International humanitarian law proved to be ineffective in the most horrible armed conflicts in Europe after World War II; it could not prevent what had lasted for years: genocide, ethnic cleansing, concentration camps, urbicide, and horrible economic damage. For this reason the Framer of the Constitution considered it important to once again stipulate in the Preamble the obligation for all responsible parties to respect international humanitarian law.

The core of international humanitarian law is the four Geneva Conventions from 1949 and their Additional Protocols from 1977 and 2005:

First Geneva Convention for the Amelioration of the Condition of the Wounded and Sick in Armed Forces in the Field;

Second Geneva Convention for the Amelioration of the Condition of Wounded, Sick and Shipwrecked Members of Armed Forces at Sea;

Third Geneva Convention relative to the Treatment of Prisoners of War;

Fourth Geneva Convention relative to the Protection of Civilian Persons in Time of War;

Protocol Additional to the Geneva Conventions relating to the Protection of Victims of International Armed Conflicts (Protocol I);

Protocol Additional to the Geneva Convention relating to the Protection of Victims of Non-International Armed Conflicts (Protocol II);

Protocol Additional to the Geneva Conventions of 12 December 2005.

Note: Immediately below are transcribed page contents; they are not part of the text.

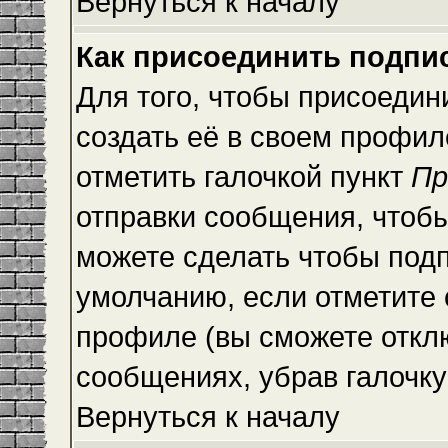
Вернуться к началу
Как присоединить подпи
Для того, чтобы присоедин
создать её в своем профи
отметить галочкой пункт
Пр
отправки сообщения, чтоб
можете сделать чтобы под
умолчанию, если отметите
профиле (вы сможете откл
сообщениях, убрав галочк
Вернуться к началу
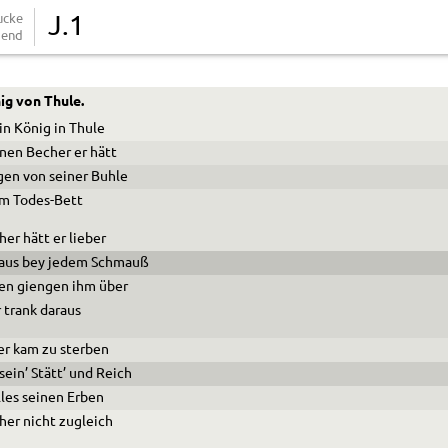
ucke
J.1
end
ig von Thule.
in König in Thule
nen Becher er hätt
en von seiner Buhle
em Todes-Bett
er hätt er lieber
raus bey jedem Schmauß
gen
giengen ihm über
r trank daraus
er kam zu sterben
 sein’ Stätt’ und Reich
les seinen Erben
her nicht zugleich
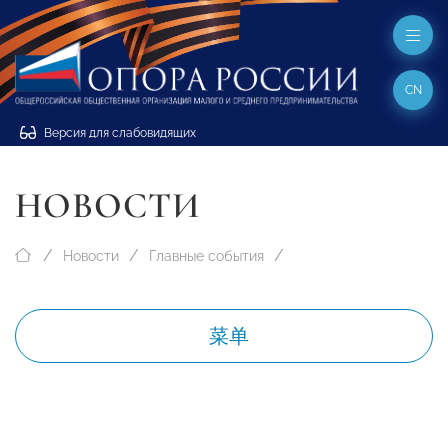
CN
Версия для слабовидящих
НОВОСТИ
Новости
Главные события
菜单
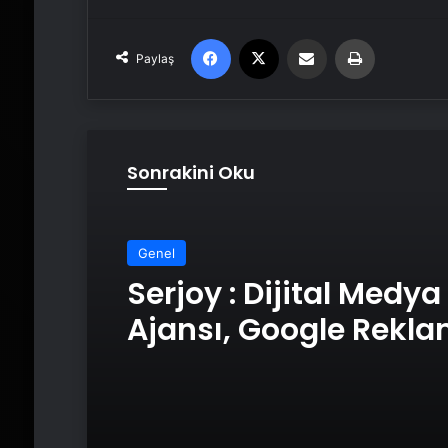
Facebook
X
Email'den paylaş
Yaz
Paylaş
Sonrakini Oku
Genel
Serjoy : Dijital Medya
Ajansı, Google Rekl
Ajansı, SEO Ajansı v
Tasarım Ajansı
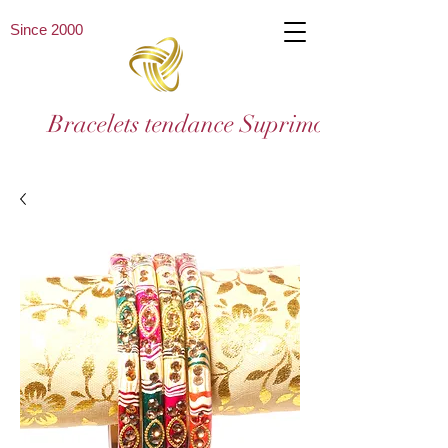
Since 2000
Bracelets tendance Suprimo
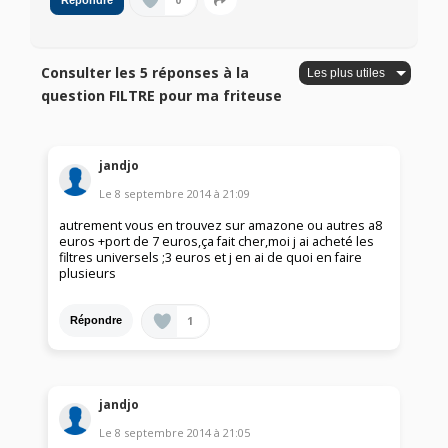
0
Répondre
Consulter les 5 réponses à la
question FILTRE pour ma friteuse
jandjo
Le
8 septembre 2014
à
21:09
autrement vous en trouvez sur amazone ou autres a8
euros +port de 7 euros,ça fait cher,moi j ai acheté les
filtres universels ;3 euros et j en ai de quoi en faire
plusieurs
1
Répondre
jandjo
Le
8 septembre 2014
à
21:05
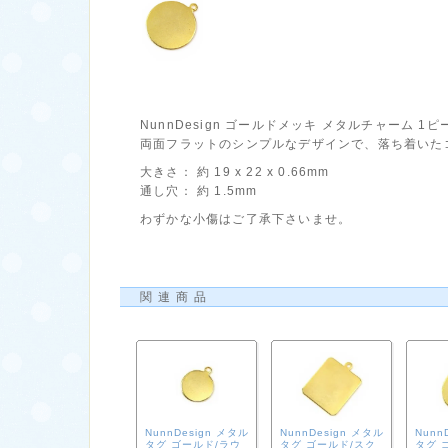
NunnDesign ゴールドメッキ メタルチャーム 1
両面フラットのシンプルなデザインで、落ち着いた
大きさ： 約 19 x 22 x 0.66mm
通し穴： 約 1.5mm
わずかな小傷はご了承下さいませ。
関連商品
NunnDesign メタル
NunnDesign メタル
Nunn
タグ ゴールド/ラウ
タグ ゴールド/スク
タグ 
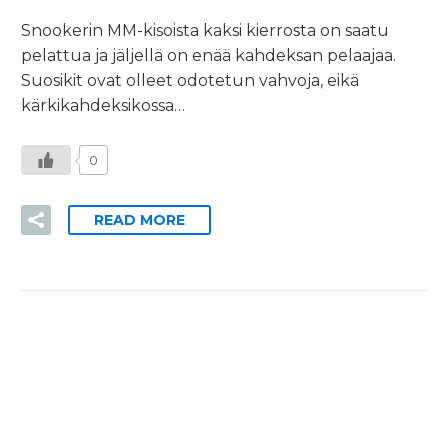
Snookerin MM-kisoista kaksi kierrosta on saatu
pelattua ja jäljellä on enää kahdeksan pelaajaa.
Suosikit ovat olleet odotetun vahvoja, eikä
kärkikahdeksikossa…
0
READ MORE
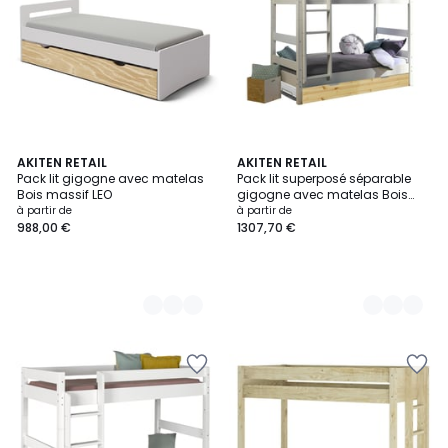
3
AKITEN RETAIL
4
AKITEN RETAIL
Pack lit gigogne avec matelas
Pack lit superposé séparable
Couleurs
Couleurs
Bois massif LEO
gigogne avec matelas Bois
massif AARON
à partir de
à partir de
988,00 €
1307,70 €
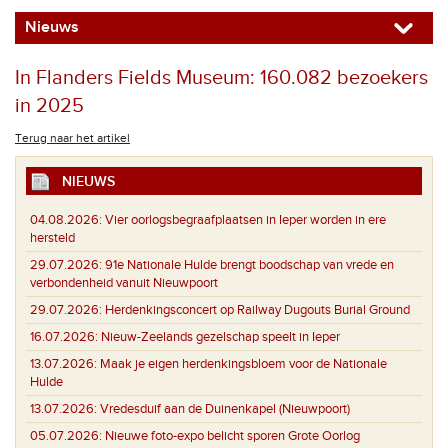
Nieuws
In Flanders Fields Museum: 160.082 bezoekers
in 2025
Terug naar het artikel
NIEUWS
04.08.2026:
Vier oorlogsbegraafplaatsen in Ieper worden in ere
hersteld
29.07.2026:
91e Nationale Hulde brengt boodschap van vrede en
verbondenheid vanuit Nieuwpoort
29.07.2026:
Herdenkingsconcert op Railway Dugouts Burial Ground
16.07.2026:
Nieuw-Zeelands gezelschap speelt in Ieper
13.07.2026:
Maak je eigen herdenkingsbloem voor de Nationale
Hulde
13.07.2026:
Vredesduif aan de Duinenkapel (Nieuwpoort)
05.07.2026:
Nieuwe foto-expo belicht sporen Grote Oorlog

In order to avoid all possible misunderstandings relating to the applicability of these instruments on the territory of the State of Bosnia and Herzegovina at the moment of the adoption of the Constitution, the Framer of the Constitution included them in the list of 15 international instruments for the protection of human rights provided for in Annex I to the BiH Constitution, thus giving them the rank of substantive constitutional rights.174 The State and its lower level units are obliged to respect international humanitarian law, thus, to prevent violations of that law but also to take positive actions in the field of protection of people against violations of that law. This also includes the obligation to incorporate new developments relating to humanitarian law into the national law of the State (such as Additional Protocol of 12 December 2005).

Given the unlimited nature of obligations which may be imposed by humanitarian law, as deriving from line 7 of the Preamble, the question arises as to whether new developments in the case-law of the Constitutional Court, relating to the isolated applicability of the instruments laid down in Annex I to the Constitution, are sustainable. If the Court, in Case No. AP 95/06,175 allows the rights under Annex I to be exercised only if discriminatory treatment is proven, then it can be considered a violation of an absolute obligation to respect humanitarian law, and thus, an obligation which is not exclusively related to discrimination. Therefore, the quoted case-law of the Constitutional Court, could, at least in this sense, if not as a matter of principle, be called into question.176


Footnotes

  1. For the foregoing details, see: “b. Isolated applicability of agreements referred to in Annex I to the BiH Constitution”, p. 155.

  2. Paragraph 11.

  3. For the foregoing details, see: “b. Isolated applicability of agreements referred to in Annex I to the BiH Constitution”, p. 155.